賛美隊とは、キリスト教会における賛美歌を演奏する部隊のことです。部隊というと、軍隊や警察といった「戦う人々」というイメージを持たれるかもしれません。実は、賛美隊も戦場にて、暴力ではなく歌によって戦っていた歴史があります(第2歴代志20:21, 22)。また、賛美歌は、「神様をほめ讃える音楽」であり、娯楽や芸術として楽しむ一般的な音楽とは、毛色が異なります。心構えや精神面について触れるのは、いささかハードルが高いトピックなので、なるべく技術面に的を絞って言及しようと思います。
○音楽性
賛美歌と聞いて、多くの人が最初に思い浮かべるのは「ゴスペル」だと思います。黒人霊歌とも呼ばれるアメリカ発祥の音楽で、クワイヤと呼ばれる大人数のボーカリストや、半音ずつ上がっていくコード進行といった特徴があります。

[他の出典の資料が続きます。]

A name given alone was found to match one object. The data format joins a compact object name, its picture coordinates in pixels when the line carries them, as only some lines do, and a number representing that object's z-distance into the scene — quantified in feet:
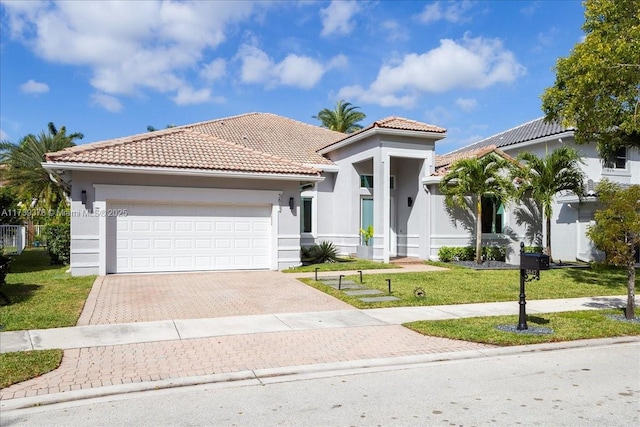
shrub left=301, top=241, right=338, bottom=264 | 63.62
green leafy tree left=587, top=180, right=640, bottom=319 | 31.40
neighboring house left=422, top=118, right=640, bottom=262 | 67.97
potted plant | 66.58
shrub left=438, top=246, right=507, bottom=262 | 66.54
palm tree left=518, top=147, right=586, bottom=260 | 63.26
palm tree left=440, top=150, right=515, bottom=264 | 61.93
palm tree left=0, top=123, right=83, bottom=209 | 96.99
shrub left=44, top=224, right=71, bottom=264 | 62.39
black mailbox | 27.14
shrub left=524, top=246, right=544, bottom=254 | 70.85
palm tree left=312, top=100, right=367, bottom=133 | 143.33
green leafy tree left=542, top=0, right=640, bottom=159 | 35.88
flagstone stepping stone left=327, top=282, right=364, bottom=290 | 43.46
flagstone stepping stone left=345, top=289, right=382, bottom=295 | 40.32
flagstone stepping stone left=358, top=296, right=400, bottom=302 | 37.33
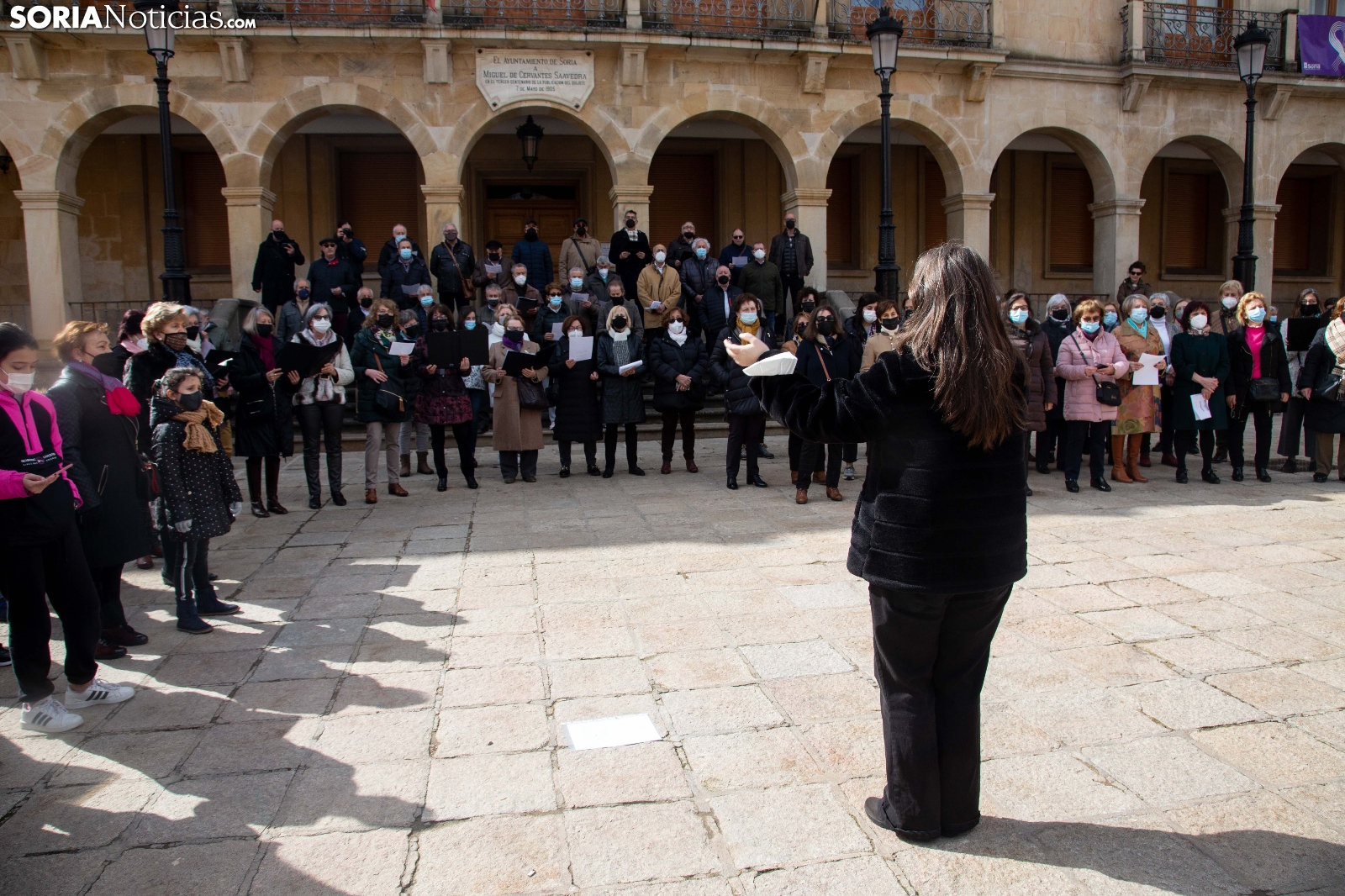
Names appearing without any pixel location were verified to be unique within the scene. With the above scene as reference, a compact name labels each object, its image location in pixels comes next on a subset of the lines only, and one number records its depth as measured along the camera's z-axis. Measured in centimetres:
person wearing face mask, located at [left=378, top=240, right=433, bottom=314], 1289
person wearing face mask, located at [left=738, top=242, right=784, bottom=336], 1368
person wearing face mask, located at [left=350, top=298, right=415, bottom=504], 941
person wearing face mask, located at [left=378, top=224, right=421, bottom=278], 1298
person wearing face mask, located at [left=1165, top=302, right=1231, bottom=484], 986
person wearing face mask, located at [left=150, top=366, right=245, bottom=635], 543
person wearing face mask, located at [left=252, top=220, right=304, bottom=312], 1341
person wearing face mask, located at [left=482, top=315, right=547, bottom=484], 1017
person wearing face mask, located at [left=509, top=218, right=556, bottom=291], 1372
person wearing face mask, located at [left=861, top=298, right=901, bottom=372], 921
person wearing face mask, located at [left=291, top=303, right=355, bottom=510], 911
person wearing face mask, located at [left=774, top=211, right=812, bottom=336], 1464
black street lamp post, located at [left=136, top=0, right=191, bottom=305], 1089
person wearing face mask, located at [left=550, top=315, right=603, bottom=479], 1037
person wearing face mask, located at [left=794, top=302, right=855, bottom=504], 886
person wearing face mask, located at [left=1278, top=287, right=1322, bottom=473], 1012
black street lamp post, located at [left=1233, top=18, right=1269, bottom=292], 1356
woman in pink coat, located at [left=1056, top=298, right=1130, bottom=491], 932
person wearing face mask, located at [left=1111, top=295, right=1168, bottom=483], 976
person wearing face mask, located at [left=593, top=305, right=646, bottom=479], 1037
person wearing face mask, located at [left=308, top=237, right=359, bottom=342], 1275
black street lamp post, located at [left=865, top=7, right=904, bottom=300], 1245
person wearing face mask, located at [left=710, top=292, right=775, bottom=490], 946
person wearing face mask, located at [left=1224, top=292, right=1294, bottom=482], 990
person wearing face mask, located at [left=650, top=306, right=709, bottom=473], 1028
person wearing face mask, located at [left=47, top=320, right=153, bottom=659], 496
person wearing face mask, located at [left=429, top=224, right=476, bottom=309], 1347
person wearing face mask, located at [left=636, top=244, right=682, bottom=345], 1293
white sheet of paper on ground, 385
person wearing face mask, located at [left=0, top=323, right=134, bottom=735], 404
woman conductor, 288
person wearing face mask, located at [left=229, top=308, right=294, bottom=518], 859
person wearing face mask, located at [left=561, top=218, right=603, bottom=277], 1397
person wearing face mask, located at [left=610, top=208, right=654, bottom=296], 1380
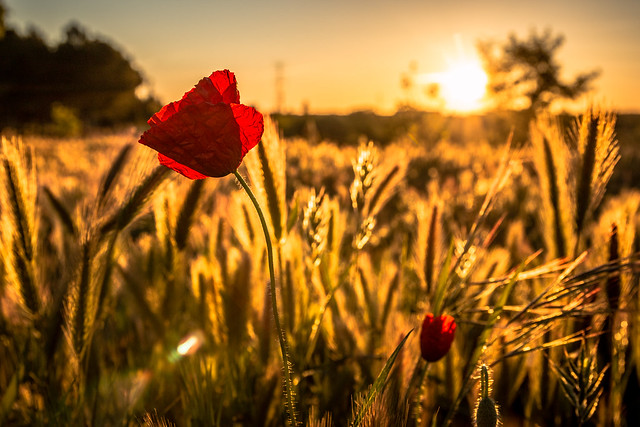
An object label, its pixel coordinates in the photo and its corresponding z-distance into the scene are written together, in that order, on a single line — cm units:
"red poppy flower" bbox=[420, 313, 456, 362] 64
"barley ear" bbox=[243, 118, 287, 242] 77
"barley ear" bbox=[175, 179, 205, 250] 103
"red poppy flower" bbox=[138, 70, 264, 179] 51
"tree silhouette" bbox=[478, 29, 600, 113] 3241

しかし、前述の通り、賛美歌とは「神様をほめ讃える音楽」であって、音楽性を限定したものではありません。クリスチャン・ヒップホップもあれば、クリスチャン・メタルもあります。クリスチャン・ジャズは聞いたことがありませんが、極端な話、神様をほめ讃えていれば、ジャンルはなんでもありです。ただ、教会における賛美隊は、「会衆が賛美歌を歌うのをリードする」という使命があります。そのため、会衆が歌いやすい音楽を選定するのが一般的です。
○演奏形態
ジャンルが限定されないので、演奏形態は自由ですが、基本的に歌が中心であることが多いです。というのも、「神様をほめ讃える」という行為をするのに、最も正確かつ手っ取り早い表現方法が、「言葉」だからです。たとえば、妻の料理が美味しかったら、感謝を込めて黙々と皿洗いをするよりも、「美味しかったよ、ありがとう」と言葉にした方が相手に伝わるのと同じです。ジャズの賛美歌が一般的でないのも、ジャズがインスト中心の音楽ジャンルだからだと思われます(しかし、クラシックはインストの賛美歌がいっぱいありますね)。
○楽曲構成
決められた構成を決められた通りに演奏する場合もあれば、まったく構成を決めずにアドリブでやる場合もあります。前者は、正確な演奏がしやすくなるため会衆をリードしやすくなります。「あともうちょっと長く歌いたかった」というような、「場の空気(クリスチャン的には『霊の流れ』)」に合わせて演奏するのは、後者の方が長けています。頭を指して「ヘッド」、グーサインで「フィーネ(もともとグーサインは『コーダ』ですが、こちらの意味ではあまり用いられません)」といったハンドサインを用いて、リーダー(主にボーカリスト)が、構成を指示します。明確なサインを出すのはもちろん、リード通りに演奏するスキルが必要とされる上に、チームワークが求められるため、非常に難易度が高くなります。

○パフォーマンス
一般的な音楽は普通、アーティストを中心にパフォーマンスします。楽曲を披露することで、会衆のフォーカスは、アーティストへ向けられます。会衆が純粋に音楽を楽しむために、アーティストはパフォーマンスするわけです。繰り返しになりますが、賛美歌とは、「神様をほめ讃える音楽」です。その目的は、賛美隊が注目されることでも、会衆が音楽を楽しむことでもありません。賛美隊の目的は、神様が中心となってパフォーマンスすることです。少し精神面の話になりましたが、この点が一般的なアーティストと賛美隊の決定的な相違点となります。